All of Doc Savage’s aids were excellent swimmers.
“We don’t want to be under the bag when it hits the water!” warned Long Tom.
They might have saved their apprehensions, however, for the basket touched slowly, and the rest of the bag remained aloft for some time.
Renny and Long Tom swam to the bag, impulsively grasped the dangling lines, and hauled themselves up. They looked, Renny swinging the beam of a flashlight, and both became very silent. They climbed into the basket, peered around, then jumped out and swam clear as the bag collapsed.
“If they had been in there, they’d probably have shot us, anyway,” Renny said gloomily, treading water.
“But how’d they get out?” Long Tom snapped. “Where’d they go?”
“Only one explanation,” Renny said. “Parachutes!”
“Parachutes!” Long Tom gritted. “We should’ve kept a spotlight on the balloon!”
The little plane circled rapidly overhead, went off down the river, and approached against the wind. It was equipped with floats, and the pilot made a skillful landing.

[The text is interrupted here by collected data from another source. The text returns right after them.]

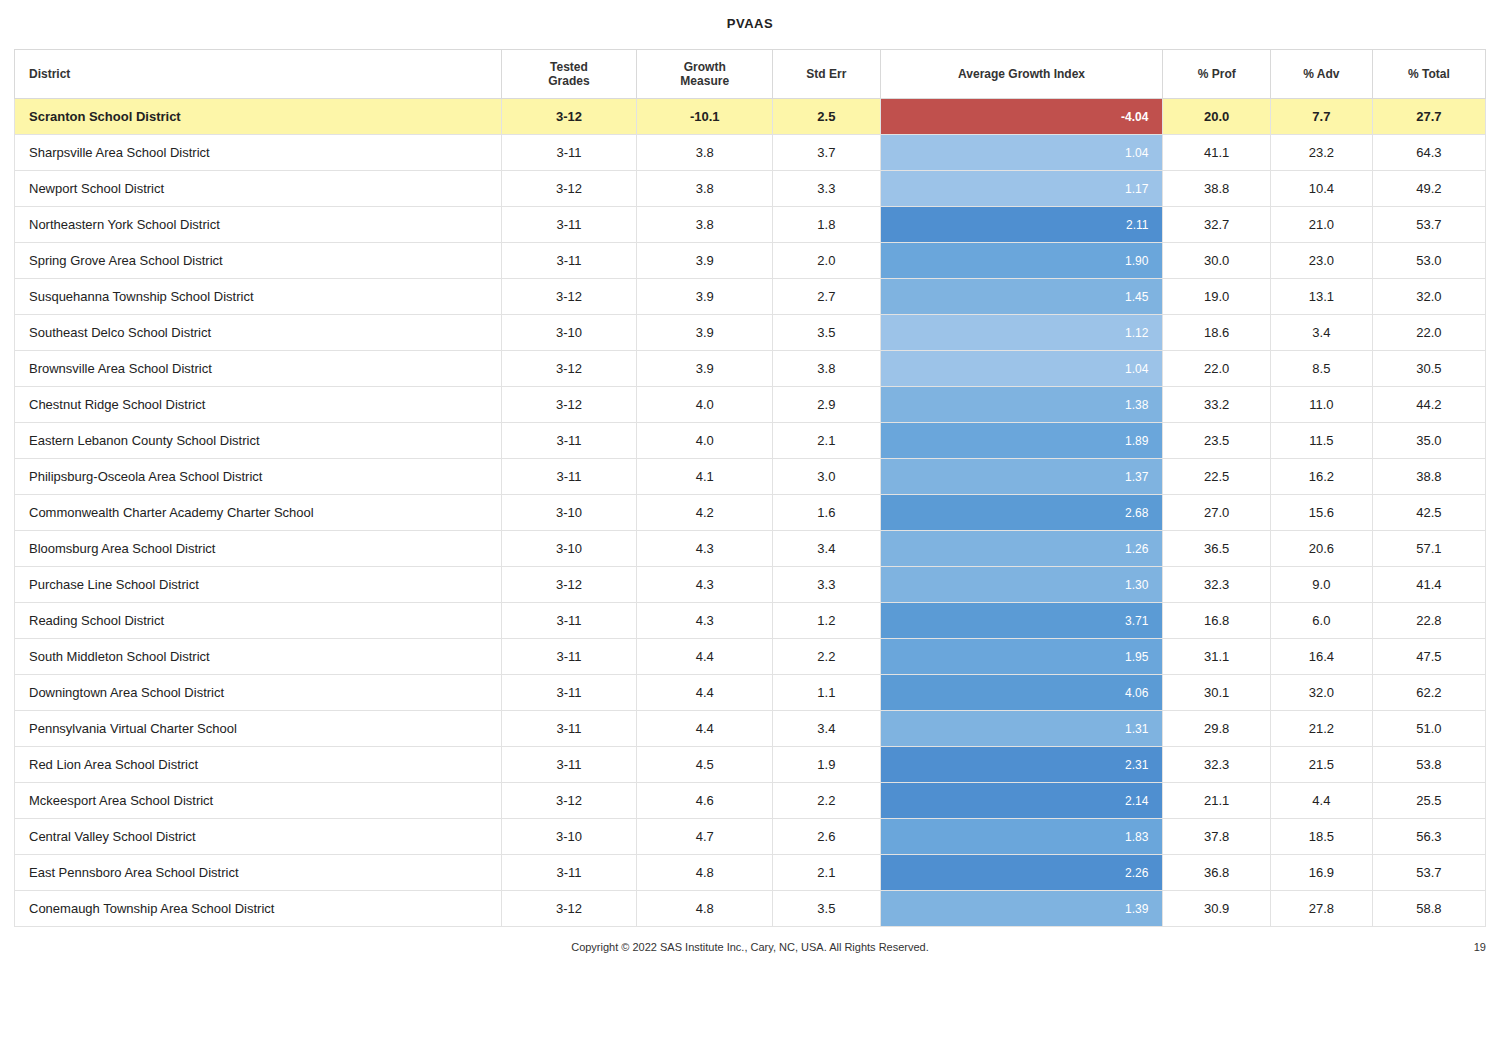PVAAS
| District | Tested Grades | Growth Measure | Std Err | Average Growth Index | % Prof | % Adv | % Total |
| --- | --- | --- | --- | --- | --- | --- | --- |
| Scranton School District | 3-12 | -10.1 | 2.5 | -4.04 | 20.0 | 7.7 | 27.7 |
| Sharpsville Area School District | 3-11 | 3.8 | 3.7 | 1.04 | 41.1 | 23.2 | 64.3 |
| Newport School District | 3-12 | 3.8 | 3.3 | 1.17 | 38.8 | 10.4 | 49.2 |
| Northeastern York School District | 3-11 | 3.8 | 1.8 | 2.11 | 32.7 | 21.0 | 53.7 |
| Spring Grove Area School District | 3-11 | 3.9 | 2.0 | 1.90 | 30.0 | 23.0 | 53.0 |
| Susquehanna Township School District | 3-12 | 3.9 | 2.7 | 1.45 | 19.0 | 13.1 | 32.0 |
| Southeast Delco School District | 3-10 | 3.9 | 3.5 | 1.12 | 18.6 | 3.4 | 22.0 |
| Brownsville Area School District | 3-12 | 3.9 | 3.8 | 1.04 | 22.0 | 8.5 | 30.5 |
| Chestnut Ridge School District | 3-12 | 4.0 | 2.9 | 1.38 | 33.2 | 11.0 | 44.2 |
| Eastern Lebanon County School District | 3-11 | 4.0 | 2.1 | 1.89 | 23.5 | 11.5 | 35.0 |
| Philipsburg-Osceola Area School District | 3-11 | 4.1 | 3.0 | 1.37 | 22.5 | 16.2 | 38.8 |
| Commonwealth Charter Academy Charter School | 3-10 | 4.2 | 1.6 | 2.68 | 27.0 | 15.6 | 42.5 |
| Bloomsburg Area School District | 3-10 | 4.3 | 3.4 | 1.26 | 36.5 | 20.6 | 57.1 |
| Purchase Line School District | 3-12 | 4.3 | 3.3 | 1.30 | 32.3 | 9.0 | 41.4 |
| Reading School District | 3-11 | 4.3 | 1.2 | 3.71 | 16.8 | 6.0 | 22.8 |
| South Middleton School District | 3-11 | 4.4 | 2.2 | 1.95 | 31.1 | 16.4 | 47.5 |
| Downingtown Area School District | 3-11 | 4.4 | 1.1 | 4.06 | 30.1 | 32.0 | 62.2 |
| Pennsylvania Virtual Charter School | 3-11 | 4.4 | 3.4 | 1.31 | 29.8 | 21.2 | 51.0 |
| Red Lion Area School District | 3-11 | 4.5 | 1.9 | 2.31 | 32.3 | 21.5 | 53.8 |
| Mckeesport Area School District | 3-12 | 4.6 | 2.2 | 2.14 | 21.1 | 4.4 | 25.5 |
| Central Valley School District | 3-10 | 4.7 | 2.6 | 1.83 | 37.8 | 18.5 | 56.3 |
| East Pennsboro Area School District | 3-11 | 4.8 | 2.1 | 2.26 | 36.8 | 16.9 | 53.7 |
| Conemaugh Township Area School District | 3-12 | 4.8 | 3.5 | 1.39 | 30.9 | 27.8 | 58.8 |
Copyright © 2022 SAS Institute Inc., Cary, NC, USA. All Rights Reserved. 19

Renny and Long Tom trod water and watched the plane approach. At the first sign of danger, they intended to duck beneath the surface.
Pat Savage shoved her attractive head out of the plane’s cabin when the craft was closer and greeted, “Do you boys often go swimming after midnight with all your clothes on?”
“Phooey to you!” said Long Tom.
Pat brought her plane alongside, and they climbed aboard.
“Where’d they go?” Renny wanted to know. “The two in the balloon, I mean.”
“Mystery to me,” said Pat.
“Hm-m-m-m.” Renny wrung water out of his coat skirts. “Where’d you get this plane?”
“Built it to enter races next summer,” said Pat.
Long Tom snapped suddenly, “Look here, Pat! Doc wouldn’t like to have you mixing in this! If Doc were here, he would tell you to clear out.”
“And telling,” snapped Pat, “is all the good it would do!”
“Look!” Renny grunted suddenly and pointed. “What’s them things?”
Two collapsed masses of silk were floating in the water, buoyed up by patches of air imprisoned under the cloth. Parachutes!
“That explains how they got out of the balloon,” said Renny disgustedly. “Left it before you dropped those flares!”
They gathered the parachutes aboard, aware they might serve as clues. Then Pat taxied her plane up the river.
“Kinda head for that pier to starboard,” Long Tom said. “We left Johnny there, guarding a prisoner.”
They alighted on the barge and looked about and called. Then they became alarmed. Excited dashing about followed for some time.
At last they found Johnny’s somewhat shapeless hat lying in a dark spot. Long Tom picked it up. He dropped it almost instantly, and held his hands out in front of him.
“Blood!” he said hoarsely. “On the hat!”